Data records.
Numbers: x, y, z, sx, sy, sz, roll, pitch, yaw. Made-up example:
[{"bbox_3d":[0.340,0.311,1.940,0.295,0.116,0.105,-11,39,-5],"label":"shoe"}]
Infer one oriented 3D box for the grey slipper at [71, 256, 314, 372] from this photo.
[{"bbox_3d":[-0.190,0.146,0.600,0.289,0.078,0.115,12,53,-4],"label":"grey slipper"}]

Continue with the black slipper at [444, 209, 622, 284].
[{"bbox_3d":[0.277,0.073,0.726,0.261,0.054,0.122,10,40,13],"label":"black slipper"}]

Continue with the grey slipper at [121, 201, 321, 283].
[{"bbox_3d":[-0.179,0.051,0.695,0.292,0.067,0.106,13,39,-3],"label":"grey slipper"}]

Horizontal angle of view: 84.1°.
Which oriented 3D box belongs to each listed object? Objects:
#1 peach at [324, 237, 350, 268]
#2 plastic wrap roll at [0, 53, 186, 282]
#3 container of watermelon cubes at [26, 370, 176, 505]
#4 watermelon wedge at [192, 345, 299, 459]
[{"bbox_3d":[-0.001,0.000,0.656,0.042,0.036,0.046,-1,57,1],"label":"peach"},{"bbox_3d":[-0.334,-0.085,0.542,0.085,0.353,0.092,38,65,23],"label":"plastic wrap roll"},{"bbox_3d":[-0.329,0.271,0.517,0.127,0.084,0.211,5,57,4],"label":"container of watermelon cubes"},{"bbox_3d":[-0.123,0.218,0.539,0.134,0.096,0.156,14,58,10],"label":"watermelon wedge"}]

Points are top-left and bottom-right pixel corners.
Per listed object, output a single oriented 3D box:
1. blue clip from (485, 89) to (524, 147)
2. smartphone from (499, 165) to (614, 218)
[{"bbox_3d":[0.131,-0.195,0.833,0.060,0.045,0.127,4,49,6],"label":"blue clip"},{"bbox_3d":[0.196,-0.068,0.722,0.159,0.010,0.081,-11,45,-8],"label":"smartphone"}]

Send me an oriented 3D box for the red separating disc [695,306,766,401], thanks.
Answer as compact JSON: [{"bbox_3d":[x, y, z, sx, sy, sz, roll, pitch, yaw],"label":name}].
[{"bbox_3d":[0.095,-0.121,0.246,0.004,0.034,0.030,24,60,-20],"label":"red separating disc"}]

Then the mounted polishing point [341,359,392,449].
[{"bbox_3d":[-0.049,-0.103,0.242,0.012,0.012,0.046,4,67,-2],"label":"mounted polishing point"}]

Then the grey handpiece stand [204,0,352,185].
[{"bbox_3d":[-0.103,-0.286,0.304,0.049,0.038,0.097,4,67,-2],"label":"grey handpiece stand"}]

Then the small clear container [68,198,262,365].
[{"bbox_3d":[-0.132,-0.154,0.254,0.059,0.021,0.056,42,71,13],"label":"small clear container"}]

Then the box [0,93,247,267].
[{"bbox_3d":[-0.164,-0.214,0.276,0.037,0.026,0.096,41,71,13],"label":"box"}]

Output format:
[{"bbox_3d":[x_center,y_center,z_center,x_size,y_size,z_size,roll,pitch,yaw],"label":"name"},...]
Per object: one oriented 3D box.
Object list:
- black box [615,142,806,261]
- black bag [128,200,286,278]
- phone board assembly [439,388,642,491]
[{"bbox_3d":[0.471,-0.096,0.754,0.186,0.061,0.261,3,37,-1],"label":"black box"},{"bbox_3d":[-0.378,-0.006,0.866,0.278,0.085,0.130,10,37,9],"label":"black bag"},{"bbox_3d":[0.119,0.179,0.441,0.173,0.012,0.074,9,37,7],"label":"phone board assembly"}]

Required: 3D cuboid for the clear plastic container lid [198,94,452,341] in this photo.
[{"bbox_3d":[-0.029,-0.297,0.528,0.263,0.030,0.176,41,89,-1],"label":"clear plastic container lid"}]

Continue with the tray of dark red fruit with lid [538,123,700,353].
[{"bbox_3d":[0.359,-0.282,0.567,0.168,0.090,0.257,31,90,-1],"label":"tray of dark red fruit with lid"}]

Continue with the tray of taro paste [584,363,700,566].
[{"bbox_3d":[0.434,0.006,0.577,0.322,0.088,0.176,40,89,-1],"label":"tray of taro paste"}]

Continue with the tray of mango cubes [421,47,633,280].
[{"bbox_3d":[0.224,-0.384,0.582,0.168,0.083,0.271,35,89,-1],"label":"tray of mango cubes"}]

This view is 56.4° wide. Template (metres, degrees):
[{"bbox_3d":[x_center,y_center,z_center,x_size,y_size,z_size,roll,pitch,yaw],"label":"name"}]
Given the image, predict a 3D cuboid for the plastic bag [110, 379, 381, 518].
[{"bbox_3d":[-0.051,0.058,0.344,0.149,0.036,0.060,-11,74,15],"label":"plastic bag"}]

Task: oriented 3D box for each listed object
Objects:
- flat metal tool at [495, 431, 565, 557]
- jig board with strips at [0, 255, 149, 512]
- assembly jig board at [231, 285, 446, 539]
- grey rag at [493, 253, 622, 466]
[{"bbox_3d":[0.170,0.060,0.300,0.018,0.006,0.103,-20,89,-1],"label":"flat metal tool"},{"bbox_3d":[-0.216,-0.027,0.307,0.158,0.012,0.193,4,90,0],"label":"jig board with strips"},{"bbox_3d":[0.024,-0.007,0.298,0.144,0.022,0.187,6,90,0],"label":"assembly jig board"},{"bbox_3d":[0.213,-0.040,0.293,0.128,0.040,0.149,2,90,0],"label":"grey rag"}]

Assigned task. Each record shown above is to be given again exactly.

Result for this task.
Numbers: x, y, z, sx, sy, sz, roll, pitch, yaw. Made-up example:
[{"bbox_3d":[0.340,0.311,1.940,0.295,0.116,0.105,-11,39,-5],"label":"shoe"}]
Infer one oriented 3D box for the grey slipper at [71, 256, 314, 372] from this photo.
[{"bbox_3d":[-0.190,0.146,0.600,0.289,0.078,0.115,12,53,-4],"label":"grey slipper"}]

Continue with the black slipper at [444, 209, 622, 284].
[{"bbox_3d":[0.277,0.073,0.726,0.261,0.054,0.122,10,40,13],"label":"black slipper"}]

Continue with the grey slipper at [121, 201, 321, 283].
[{"bbox_3d":[-0.179,0.051,0.695,0.292,0.067,0.106,13,39,-3],"label":"grey slipper"}]

Horizontal angle of view: 84.1°.
Which oriented 3D box belongs to each listed object? Objects:
#1 peach at [324, 237, 350, 268]
#2 plastic wrap roll at [0, 53, 186, 282]
#3 container of watermelon cubes at [26, 370, 176, 505]
#4 watermelon wedge at [192, 345, 299, 459]
[{"bbox_3d":[-0.001,0.000,0.656,0.042,0.036,0.046,-1,57,1],"label":"peach"},{"bbox_3d":[-0.334,-0.085,0.542,0.085,0.353,0.092,38,65,23],"label":"plastic wrap roll"},{"bbox_3d":[-0.329,0.271,0.517,0.127,0.084,0.211,5,57,4],"label":"container of watermelon cubes"},{"bbox_3d":[-0.123,0.218,0.539,0.134,0.096,0.156,14,58,10],"label":"watermelon wedge"}]

Points are top-left and bottom-right pixel corners.
Per listed object, output a single oriented 3D box:
1. blue clip from (485, 89) to (524, 147)
2. smartphone from (499, 165) to (614, 218)
[{"bbox_3d":[0.131,-0.195,0.833,0.060,0.045,0.127,4,49,6],"label":"blue clip"},{"bbox_3d":[0.196,-0.068,0.722,0.159,0.010,0.081,-11,45,-8],"label":"smartphone"}]

Send me an oriented 3D box for the red separating disc [695,306,766,401], thanks.
Answer as compact JSON: [{"bbox_3d":[x, y, z, sx, sy, sz, roll, pitch, yaw],"label":name}].
[{"bbox_3d":[0.095,-0.121,0.246,0.004,0.034,0.030,24,60,-20],"label":"red separating disc"}]

Then the mounted polishing point [341,359,392,449].
[{"bbox_3d":[-0.049,-0.103,0.242,0.012,0.012,0.046,4,67,-2],"label":"mounted polishing point"}]

Then the grey handpiece stand [204,0,352,185].
[{"bbox_3d":[-0.103,-0.286,0.304,0.049,0.038,0.097,4,67,-2],"label":"grey handpiece stand"}]

Then the small clear container [68,198,262,365].
[{"bbox_3d":[-0.132,-0.154,0.254,0.059,0.021,0.056,42,71,13],"label":"small clear container"}]

Then the box [0,93,247,267].
[{"bbox_3d":[-0.164,-0.214,0.276,0.037,0.026,0.096,41,71,13],"label":"box"}]

Output format:
[{"bbox_3d":[x_center,y_center,z_center,x_size,y_size,z_size,roll,pitch,yaw],"label":"name"},...]
Per object: one oriented 3D box.
Object list:
- black box [615,142,806,261]
- black bag [128,200,286,278]
- phone board assembly [439,388,642,491]
[{"bbox_3d":[0.471,-0.096,0.754,0.186,0.061,0.261,3,37,-1],"label":"black box"},{"bbox_3d":[-0.378,-0.006,0.866,0.278,0.085,0.130,10,37,9],"label":"black bag"},{"bbox_3d":[0.119,0.179,0.441,0.173,0.012,0.074,9,37,7],"label":"phone board assembly"}]

Required: 3D cuboid for the clear plastic container lid [198,94,452,341] in this photo.
[{"bbox_3d":[-0.029,-0.297,0.528,0.263,0.030,0.176,41,89,-1],"label":"clear plastic container lid"}]

Continue with the tray of dark red fruit with lid [538,123,700,353].
[{"bbox_3d":[0.359,-0.282,0.567,0.168,0.090,0.257,31,90,-1],"label":"tray of dark red fruit with lid"}]

Continue with the tray of taro paste [584,363,700,566].
[{"bbox_3d":[0.434,0.006,0.577,0.322,0.088,0.176,40,89,-1],"label":"tray of taro paste"}]

Continue with the tray of mango cubes [421,47,633,280].
[{"bbox_3d":[0.224,-0.384,0.582,0.168,0.083,0.271,35,89,-1],"label":"tray of mango cubes"}]

This view is 56.4° wide. Template (metres, degrees):
[{"bbox_3d":[x_center,y_center,z_center,x_size,y_size,z_size,roll,pitch,yaw],"label":"name"}]
Given the image, predict a 3D cuboid for the plastic bag [110, 379, 381, 518].
[{"bbox_3d":[-0.051,0.058,0.344,0.149,0.036,0.060,-11,74,15],"label":"plastic bag"}]

Task: oriented 3D box for each listed object
Objects:
- flat metal tool at [495, 431, 565, 557]
- jig board with strips at [0, 255, 149, 512]
- assembly jig board at [231, 285, 446, 539]
- grey rag at [493, 253, 622, 466]
[{"bbox_3d":[0.170,0.060,0.300,0.018,0.006,0.103,-20,89,-1],"label":"flat metal tool"},{"bbox_3d":[-0.216,-0.027,0.307,0.158,0.012,0.193,4,90,0],"label":"jig board with strips"},{"bbox_3d":[0.024,-0.007,0.298,0.144,0.022,0.187,6,90,0],"label":"assembly jig board"},{"bbox_3d":[0.213,-0.040,0.293,0.128,0.040,0.149,2,90,0],"label":"grey rag"}]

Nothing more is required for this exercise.